Source: UB POST
January 30, 2012
For the first time in its history, Mongolia is going to launch a multi-billion dollar initial public offering (IPO) of a country`s strategic coal deposit.
In November, the Government made the decision to list Erdenes Tavan Tolgoi on the Mongolian, London and Hong Kong stock exchanges. However, global media giants such as Reuters, the Financial Times and Wall Street Journal have reported that Mongolia is likely to drop the Hong Kong listing proposal. While experts have warned that Erdenes Tavan Tolgoi will raise much less than expected. Mongolians citizens, who own 20 percent of the company, are suffering from decision fatigue: Should they hold onto their shares of the company or sell them to the Government now for a 1 million MNT price tag?
Mongolia, which until recently attracted little attention from foreign investors, now appeals to the mining, banking and financial giants of the world thanks to its vast mineral resources. The fact that since April of 2011 Mongolia has been collaborating with four internationally reputable investment banks – Goldman Sachs, Deutsche Bank, BNP Paribas and Macquarie – gives a hope that the Erdenes Tavan Tolgoi IPO will be successful. However, the main hurdle is that the country`s political instability and populist legislation ahead of the elections could negatively affect the overall process.
Mongolian politicians are attempting to acquire large sums of money in a short time, as the elections of 2012 are looming. In order to meet the promises they made to voters, politicians are trying to release the IPO before the elections. Many are worried that it will be a great risk if the IPO is released at a time when investors of Tavan Tolgoi project have yet to be selected and infrastructure issues yet to be resolved.
The questions of underdeveloped infrastructure and uncertainty surrounding Tavan Tolgoi`s investment agreement for its eastern deposit mine are causing doubt among investors.
In order to preserve the value of the deposit, it is better to launch an IPO once mining is put into operation and has started to generate profits, experts warn.
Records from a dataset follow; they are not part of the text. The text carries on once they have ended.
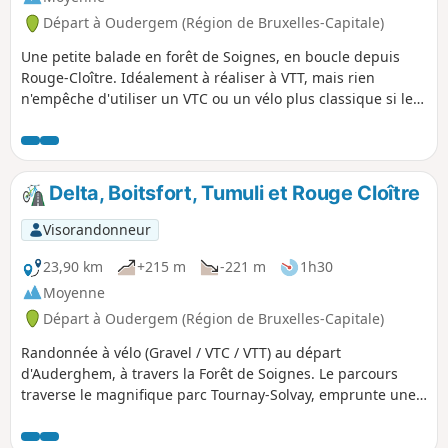
Départ à Oudergem (Région de Bruxelles-Capitale)
Une petite balade en forêt de Soignes, en boucle depuis
Rouge-Cloître. Idéalement à réaliser à VTT, mais rien
n'empêche d'utiliser un VTC ou un vélo plus classique si le
temps est bien sec, sans quoi il faudra faire face à quelques
zones boueuses.
Delta, Boitsfort, Tumuli et Rouge Cloître
Visorandonneur
23,90 km
+215 m
-221 m
1h30
Moyenne
Départ à Oudergem (Région de Bruxelles-Capitale)
Randonnée à vélo (Gravel / VTC / VTT) au départ
d'Auderghem, à travers la Forêt de Soignes. Le parcours
traverse le magnifique parc Tournay-Solvay, emprunte une
partie des pistes de l'ancien hippodrome de Boitsfort et
rejoint le site du Rouge Cloître en traversant la Forêt de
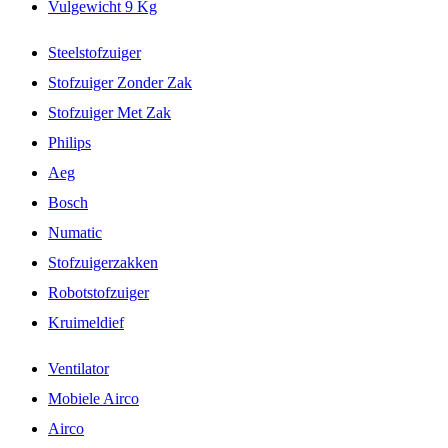
Vulgewicht 9 Kg
Steelstofzuiger
Stofzuiger Zonder Zak
Stofzuiger Met Zak
Philips
Aeg
Bosch
Numatic
Stofzuigerzakken
Robotstofzuiger
Kruimeldief
Ventilator
Mobiele Airco
Airco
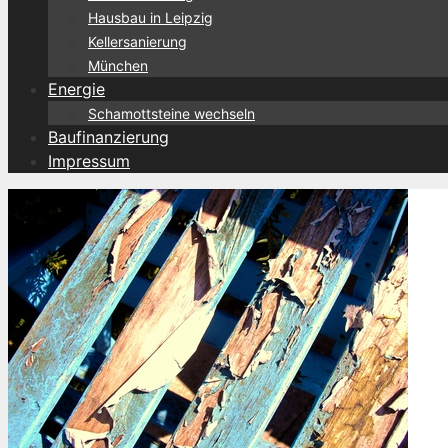
Hausbau in Leipzig
Kellersanierung
München
Energie
Schamottsteine wechseln
Baufinanzierung
Impressum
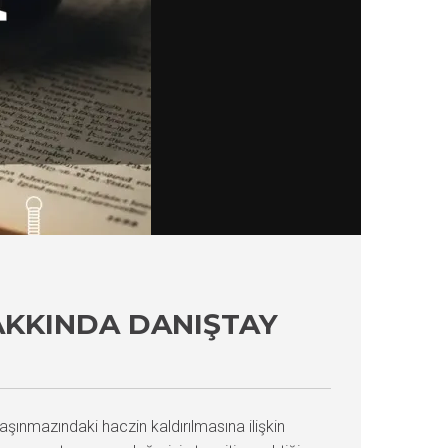
AKKINDA DANIŞTAY
aşınmazındaki haczin kaldırılmasına ilişkin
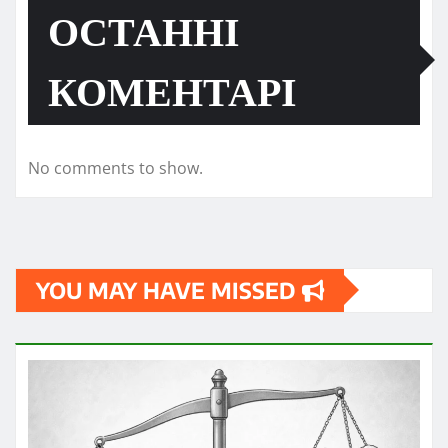
ОСТАННІ
КОМЕНТАРІ
No comments to show.
YOU MAY HAVE MISSED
But words fall on deaf ears.
“I believe that because it is such a large project, releasing the IPO before the elections will yield much less profit than expected,” pointed Masa Igata, CEO of Frontier Securities.
The plan to list Tavan Tolgoi in Hong Kong at the same time as in London and Mongolia was dropped because Hong Kong Stock Exchange isn`t likely to give special dispensation which would allow the Mongolian company to list ahead of the elections, reported the Wall Street Journal.
“Considering the geographic location of Mongolia, we see that it will be quite successful in building assets throughout Asia. The Hong Kong Stock Exchange would play an important role in this,” pointed Masa Igata. “Since it is now known that the required papers and technical works are not completed for the Hong Kong, the choice of London Stock Exchange remains.”
To launch an IPO in London would be easy, since it has close links with Mongolia. The fact that Mongolia has established a partnership with London Stock Exchange Group to restructure and develop the Mongolian Stock Exchange adds to the sensibility of this move.
However, according to the Wall Street Journal, Erdenes Tavan Tolgoi plans to list in London by issuing global depositary receipts (GDR), which are easier to get approval for but tend to have lower liquidity than primary shares. Getting a primary listing in London is only possible by creating a new company registered in U.K., which can`t be done before the elections. Again, because of a rushed plan to make quick profits, the world class coal deposit may remain undervalued.
Notional shares of Erdenes Tavan Tolgoi had already been distributed to every Mongolian born before 31st of March 2011, making Mongolia a nation of shareholders. Could the fact that Mongolians own 20 percent of the Erdenes Tavan Tolgoi for free negatively affect its IPO? Initially it has been reported that trading will open once the market price of the Erdenes Tavan Tolgoi’s shares has been determined on international capital markets. However, politicians changed their minds, deciding to monetize shares distributed to the citizens before the elections.
It has been announced that since February citizens could sell their shares to the government for one million MNT (1000 MNT per share). Doesn’t this suggest that the share price is already determined, ahead of the IPO? Handing out one million MNT worth of stock to 2.8 million people means giving away 2.8 trillion MNT or USD two billion worth of stocks. If 20 percent of the company valued at USD 2 billion, the entire price of the company’s stock value would naturally be set at USD 10 billion. According to the experts, that kind of expectations will affect the IPO process.
The government is rushing despite its lack of knowledge about how much money needs to be raised exactly. According to the Masa Igata`s estimation, rushing the IPO due to political reasons will take its total value down to 5-6 billion USD and raise between USD 1.5-1.8 billion. On the other hand, if the IPO is postponed until next year, the total value could reach USD 9-10 billion and raise USD 2.7-3 billion.
It’s also important to note that the market-value would be determined by investors at the London Stock Exchange. “This is the first time that one of our own strategic mines is going to be valued on the global market, and we should not be rushed on anything,” said B.Bold, member of the board of directors of the Mongolian Stock Exchange, in a recent interview with the Mongolian Mining Journal.